Martin Dyckman: Justice John Roberts has hurt minorities, consumers, democracy

Supreme-Court-Justice-Roberts (Large)

His reputation as a harsh critic of the Voting Rights Act and an advocate for corporations preceded John Roberts to his confirmation hearing before the Senate Judiciary Committee in September 2005. As chief justice, he said, he would be like a baseball umpire impartially calling balls and strikes.

“Umpires don’t make the rules. They apply them,” he testified. ” … I come before the committee with no agenda. I have no platform.”

It turned out, though, that this “umpire” was wearing his old team colors under his new black robe.

His decisions to gut the Voting Rights Act, immunize big business from class action lawsuits and flood our elections with unlimited corporate contributions have brought grief to the public interest and joy to the plutocracy.

Roberts’ enmity to the Voting Rights Act is told in depressing detail in one of the most important books published recently: Ari Berman‘s “Give Us the Ballot: The Modern Struggle for Voting Rights in America.” A condensed version is available on the POLITICO website.

The National Archives yielded extensive documentation of Roberts’ 10- year vendetta against the Voting Rights Act while a young law clerk to conservative Justice William Rehnquist, as a legal aide to Ronald Reagan’s attorney general William French Smith and as an assistant in the Office of White House Counsel.

He tried unsuccessfully to weaken it where it was strong and defeat bipartisan efforts to strengthen it where it was weak.

He finally triumphed three years ago in the case of Shelby County v. Holder, in which he trashed the formula (Section 4) that determined what states, or parts of states including Florida, had to get Justice Department pre-clearance for law or policy changes affecting voting rights.

That left the Justice Department with only after-the-fact recourse to courts to combat a relentless, nationwide attack against the voting rights that most people thought had been secured with the blood shed at Selma, Ala., in 1965.

By pretending that the law had eliminated obstacles to minority voters, Roberts made the law a victim of its own success. In reality, the Justice Department had used Section 4 to block thousands of sly and cynical attempts to undermine minority voting. With Section 4 out of the way, formerly covered jurisdictions like North Carolina swiftly enacted harsh new laws transparently designed to make it harder for blacks to vote. The long, tedious litigation against these laws will end at a court led by same justice who killed pre-clearance.

As an attorney in private practice, Roberts represented companies that meant to use the federal arbitration statute to prevent customers from suing them in court and prevent them from joining class-action lawsuits.
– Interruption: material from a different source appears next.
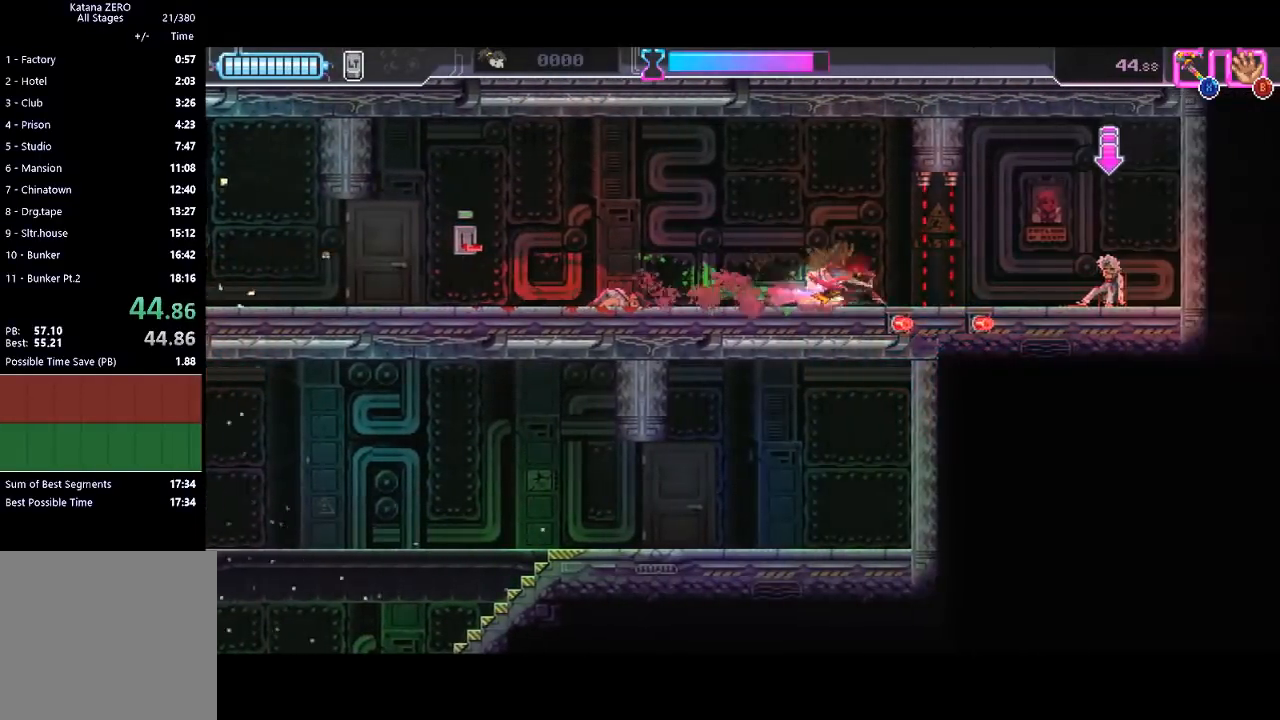
{"buttons": ["Y"], "left_stick": "center", "events": [[33, "R2", "down"], [300, "R2", "up"], [333, "Y", "down"], [333, "left_stick", "center"], [400, "Y", "up"], [467, "Y", "down"]]}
Roberts lost that case, but he had become chief justice when the court agreed to hear yet another, challenging a California court ruling that it was “unconscionable” for AT&T to muscle consumers into waiving their rights. The corporations won their appeal along with a subsequent decision eliminating the antitrust provisions of the Sherman Act as a barrier to that form of corporate arrogance.
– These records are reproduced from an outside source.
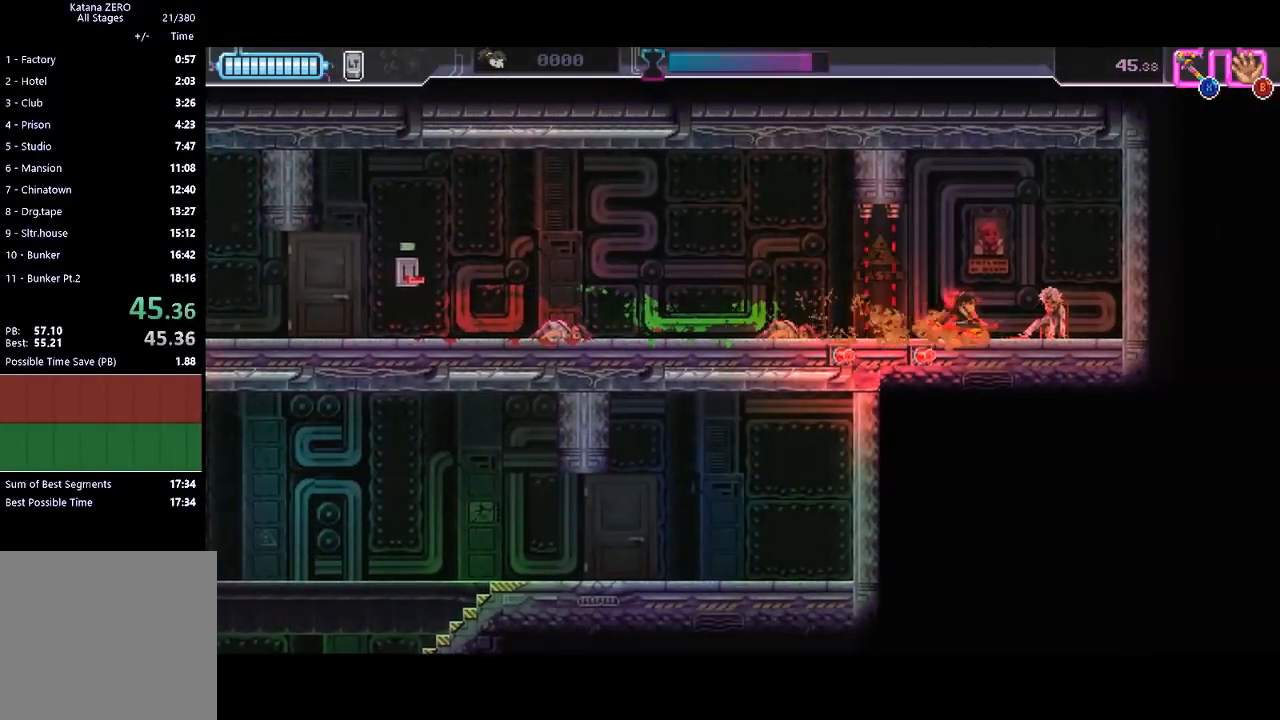
{"buttons": [], "left_stick": "center", "events": [[33, "Y", "up"]]}
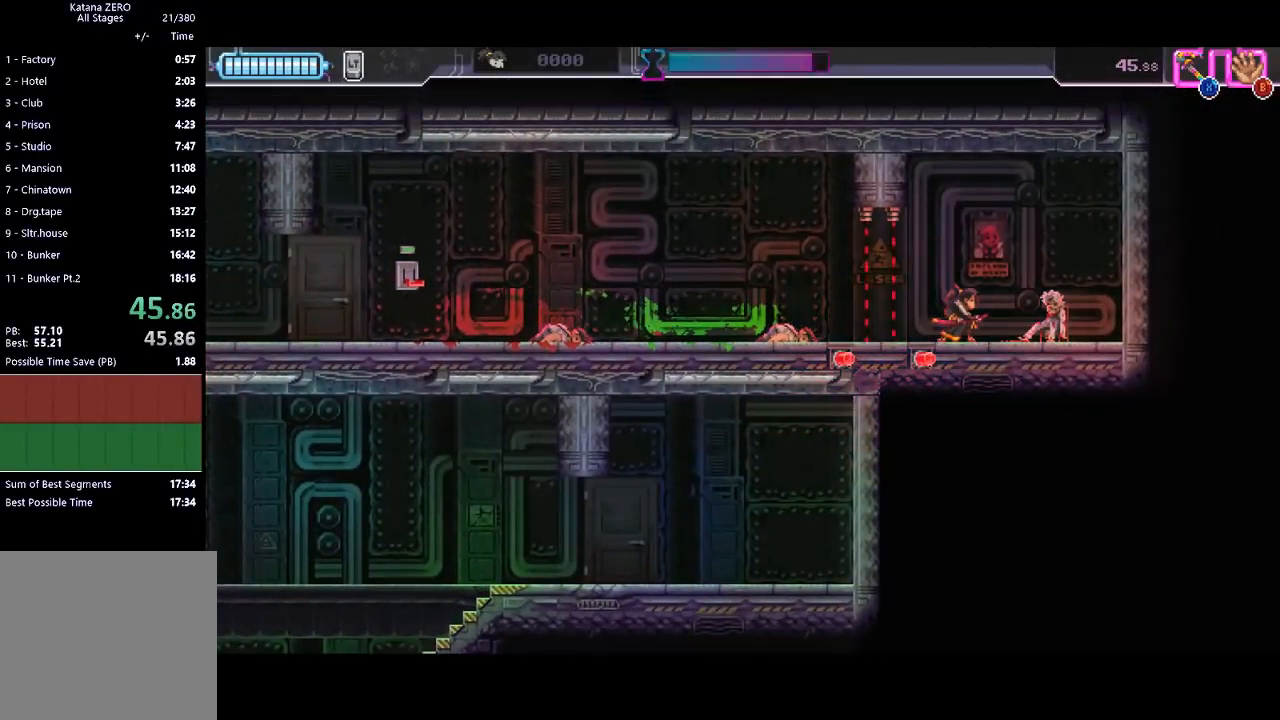
{"buttons": [], "left_stick": "center", "events": []}
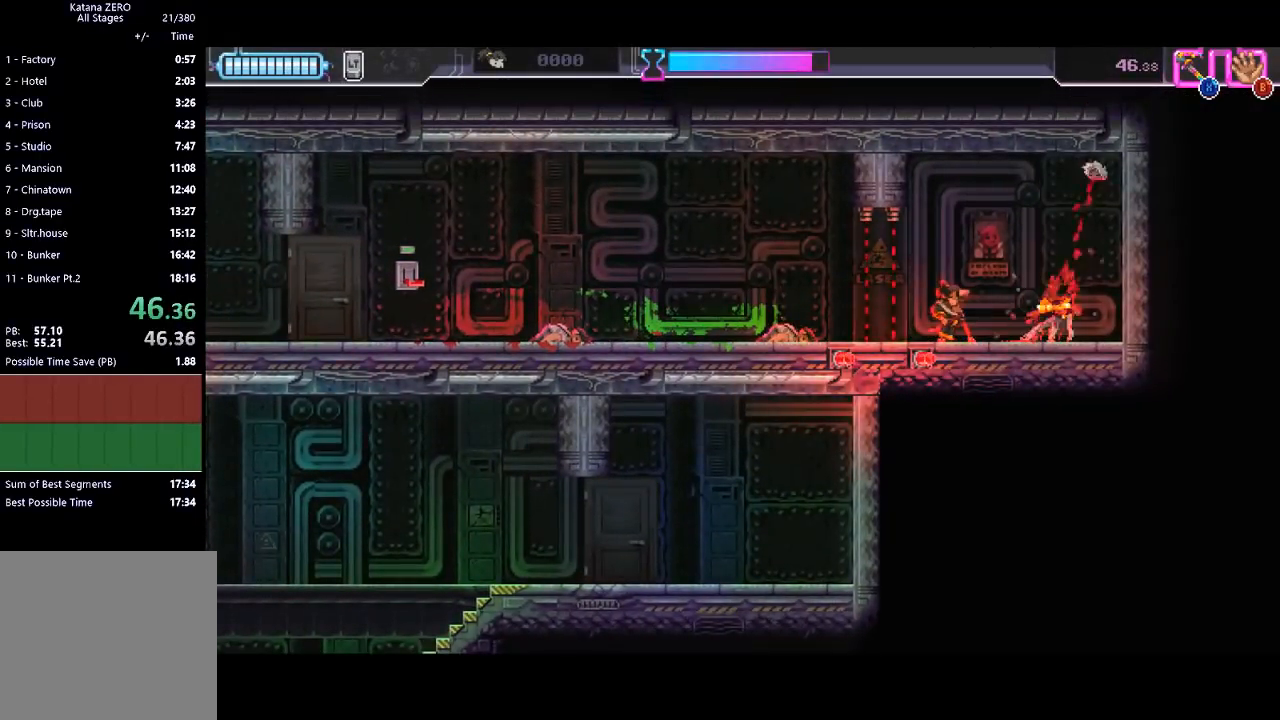
{"buttons": [], "left_stick": "center", "events": []}
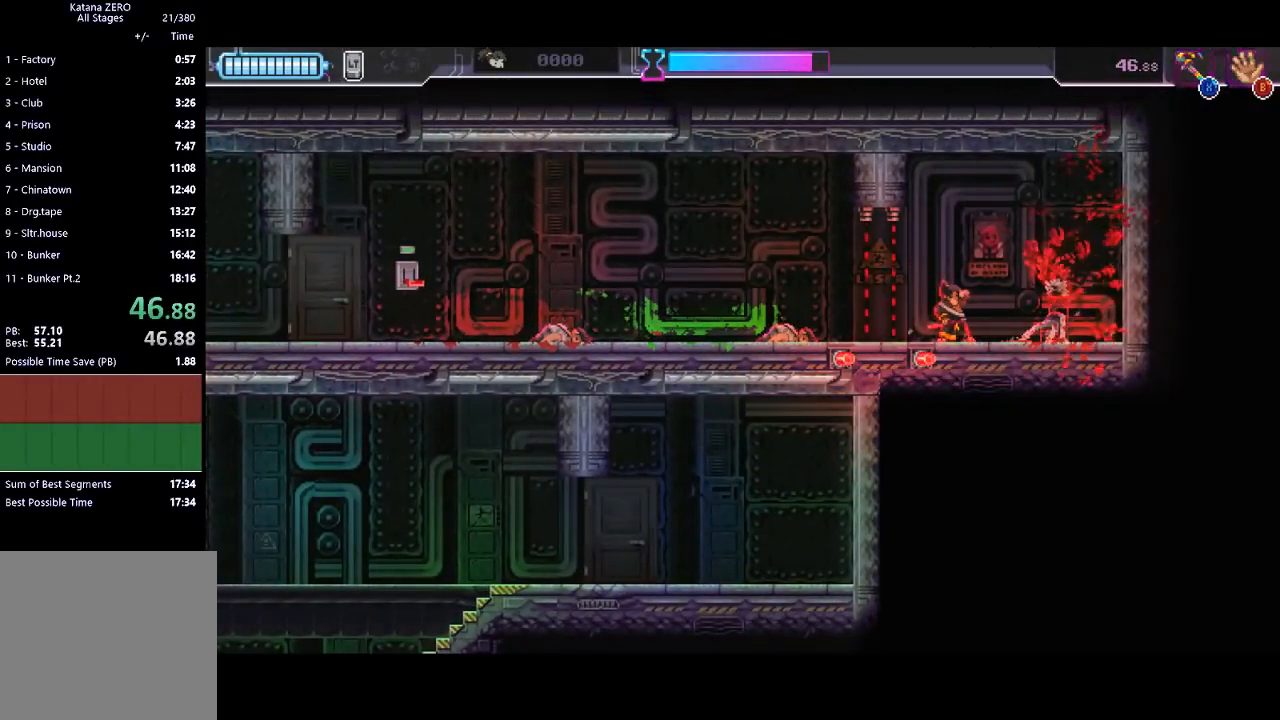
{"buttons": [], "left_stick": "center", "events": []}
“The antitrust laws do not guarantee an affordable procedural path to the vindication of every claim,” Justice Antonin Scalia wrote in a majority opinion that Roberts supported.
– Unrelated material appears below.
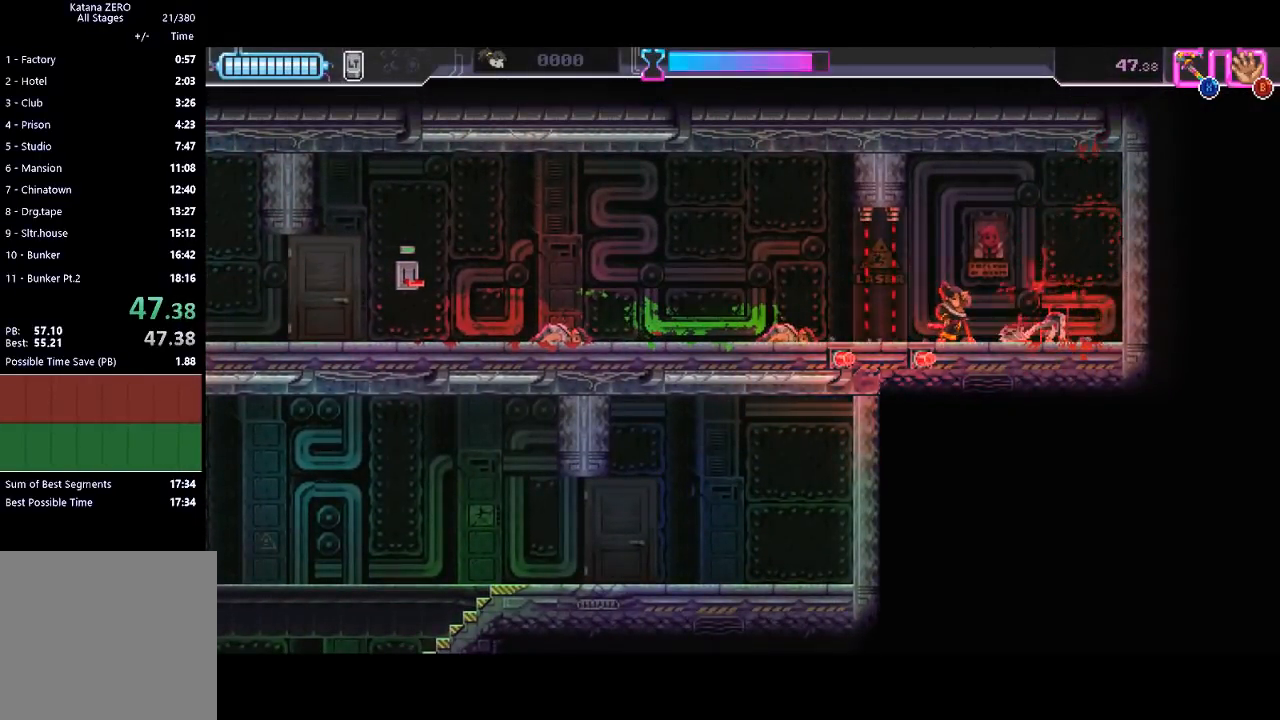
{"buttons": [], "left_stick": "left", "events": [[100, "left_stick", "left"]]}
The key word there was “affordable.” As every justice knew — and as the dissenters pointed out sharply — the deck is stacked against consumers when it’s the companies that choose the arbitrators, and class action lawsuits are the only effective check on corporate misconduct.

If you think a company has cheated you out of, say, $30, any lawyer would laugh you out of the office. But a million or so people with the same complaint make a case worth taking.

Over the past ten years, my wife and I have received $201 as our shares of seven class action settlements — the smallest for $3.73, the largest for $63.90. Most were against banks that had milked extra charges from credit cards. Nearly everyone with a credit card has probably gotten money.

But that’s history. Every card now comes with conditions requiring the customer to submit claims to arbitration and forego class action lawsuits. You can refuse those conditions if you can live without credit cards.

If you go overseas, expect to be stiffed on exchange rates. There’s nothing to stop the banks now.

In a rare defeat for Roberts that exposed the depths of his cynicism, the court voted 6-3 last month against a company that had tried to quash a class action suit involving unwanted mass text messages by offering a small sum of money to only the lead plaintiff. Had he accepted it, the case would have been dead, leaving thousands of others with nothing and the company with a cheap way out. To Roberts, though, the offer was enough.

No decision since the 1857 Dred Scott case has been as harmful as Citizens United, which put our democracy on the auction block. As it came to the court, the question was only whether a film attacking Hillary Clinton represented a prohibited expenditure. Roberts recast the case as an all-out attack on the campaign finance law. The self-styled umpire was calling the plays.

The point of these examples is that nothing presidents do matters more than their appointments to the Supreme Court.

Either of the two Democratic candidates for president would try to repair the enormous damage that Roberts and his allies have done. Would any of the Republicans? Not likely.

***

Martin Dyckman is a retired associate editor of the newspaper formerly known as the St. Petersburg Times. He lives in suburban Asheville, North Carolina.